Minister Zaharieva: We Have Reduced the Number of Children in Institutions by 90%
"Bulgaria has reduced the number of children in institutions by 90 percent, and we plan to permanently close all homes for children with disabilities and for children from 4 to 7 years old," said Deputy Prime Minister and Foreign Minister Ekaterina Zaharieva, who opened an event on the deinstitutionalization of child care in New York, BGNES reported.
The meeting with activists from around the world on "Transforming child care: Delivering on the 2030 Agenda for Development," is organized as a side event at the 74th session of the UN General Assembly.
The event is hosted by Bulgaria, Jordan, the European Commission and the Lumos non-governmental organization founded by writer J.K. Rowling, author of Harry Potter books.

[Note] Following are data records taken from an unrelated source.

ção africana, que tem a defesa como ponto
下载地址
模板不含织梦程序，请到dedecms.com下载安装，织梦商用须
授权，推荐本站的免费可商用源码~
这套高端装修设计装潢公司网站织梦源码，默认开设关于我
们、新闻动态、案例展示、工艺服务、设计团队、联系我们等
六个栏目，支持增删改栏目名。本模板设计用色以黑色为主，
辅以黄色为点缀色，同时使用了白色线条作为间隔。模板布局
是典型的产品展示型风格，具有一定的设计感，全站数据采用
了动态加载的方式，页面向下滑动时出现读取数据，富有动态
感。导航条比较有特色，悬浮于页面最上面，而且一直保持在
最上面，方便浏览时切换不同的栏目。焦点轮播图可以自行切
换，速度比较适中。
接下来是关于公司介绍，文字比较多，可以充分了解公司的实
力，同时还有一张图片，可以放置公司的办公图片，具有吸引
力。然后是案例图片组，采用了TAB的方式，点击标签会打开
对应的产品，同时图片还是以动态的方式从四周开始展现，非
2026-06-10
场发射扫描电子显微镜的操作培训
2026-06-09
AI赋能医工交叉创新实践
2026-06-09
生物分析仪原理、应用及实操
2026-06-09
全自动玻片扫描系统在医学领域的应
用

“Bulgaria relies on two principles in the reform of children at risk: all actions of the state should be directed solely in the interests of the child, not of parents, guardians or social services, and, secondly, the child itself should participate in the decision-making process for his future, ”, Minister Zaharieva said.

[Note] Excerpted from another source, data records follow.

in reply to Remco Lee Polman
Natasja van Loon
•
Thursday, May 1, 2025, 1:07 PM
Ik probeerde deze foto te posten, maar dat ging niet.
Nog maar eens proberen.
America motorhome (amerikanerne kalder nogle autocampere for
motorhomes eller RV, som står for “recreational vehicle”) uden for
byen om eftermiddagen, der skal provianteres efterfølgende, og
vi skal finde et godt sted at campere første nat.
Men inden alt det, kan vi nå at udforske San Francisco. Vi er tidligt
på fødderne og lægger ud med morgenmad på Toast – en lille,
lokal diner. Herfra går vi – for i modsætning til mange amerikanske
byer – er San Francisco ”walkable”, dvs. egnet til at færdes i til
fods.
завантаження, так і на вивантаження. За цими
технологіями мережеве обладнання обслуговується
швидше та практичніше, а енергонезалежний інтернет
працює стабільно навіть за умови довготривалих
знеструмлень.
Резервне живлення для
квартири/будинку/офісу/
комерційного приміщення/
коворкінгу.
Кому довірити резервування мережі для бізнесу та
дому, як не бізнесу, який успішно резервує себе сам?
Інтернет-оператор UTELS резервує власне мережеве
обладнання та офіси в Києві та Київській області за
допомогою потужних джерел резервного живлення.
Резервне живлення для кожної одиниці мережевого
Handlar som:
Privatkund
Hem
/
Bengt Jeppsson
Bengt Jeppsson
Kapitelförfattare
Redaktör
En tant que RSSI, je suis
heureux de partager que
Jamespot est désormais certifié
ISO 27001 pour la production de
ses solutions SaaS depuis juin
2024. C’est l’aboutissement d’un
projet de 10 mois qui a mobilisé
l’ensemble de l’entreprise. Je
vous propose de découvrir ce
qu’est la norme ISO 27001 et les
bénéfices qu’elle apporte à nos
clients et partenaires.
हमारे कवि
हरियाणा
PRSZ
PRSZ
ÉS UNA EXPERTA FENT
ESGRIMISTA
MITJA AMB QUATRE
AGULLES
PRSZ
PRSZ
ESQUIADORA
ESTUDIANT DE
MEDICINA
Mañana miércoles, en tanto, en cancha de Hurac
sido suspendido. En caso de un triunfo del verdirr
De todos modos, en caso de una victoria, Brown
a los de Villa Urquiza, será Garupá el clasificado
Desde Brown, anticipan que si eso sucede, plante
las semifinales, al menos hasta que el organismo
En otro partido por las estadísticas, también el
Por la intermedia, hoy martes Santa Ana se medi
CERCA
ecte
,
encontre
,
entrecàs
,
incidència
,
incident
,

"The first step is always the most difficult, but today we can confidently say that by 2025 Bulgaria will have to impose complete deinstitutionalization in child care," the first Bulgarian diplomat said. She called on the participants in the event to have an honest and frank debate.
The participants of the forum were addressed by the Bulgarian two-time Olympic gold medalist for disabled people - 19-year-old Veliko Velikov. "The children should be in families, not in orphanages," he said. He graduated from an ordinary school despite his disability, and is now a social studies student.
In September 2015, the UN adopted the 2030 Agenda for Sustainable Development, which included the measure that no child should be abandoned. Children in institutions run the risk of being raised in extreme poverty without access to education, parental care or family comfort.
The European Union, and in particular Bulgaria, supports the reform of child care, which involves moving children out of orphanages and raising them in a family or family-friendly environment. However, millions of children around the world still live in orphanages.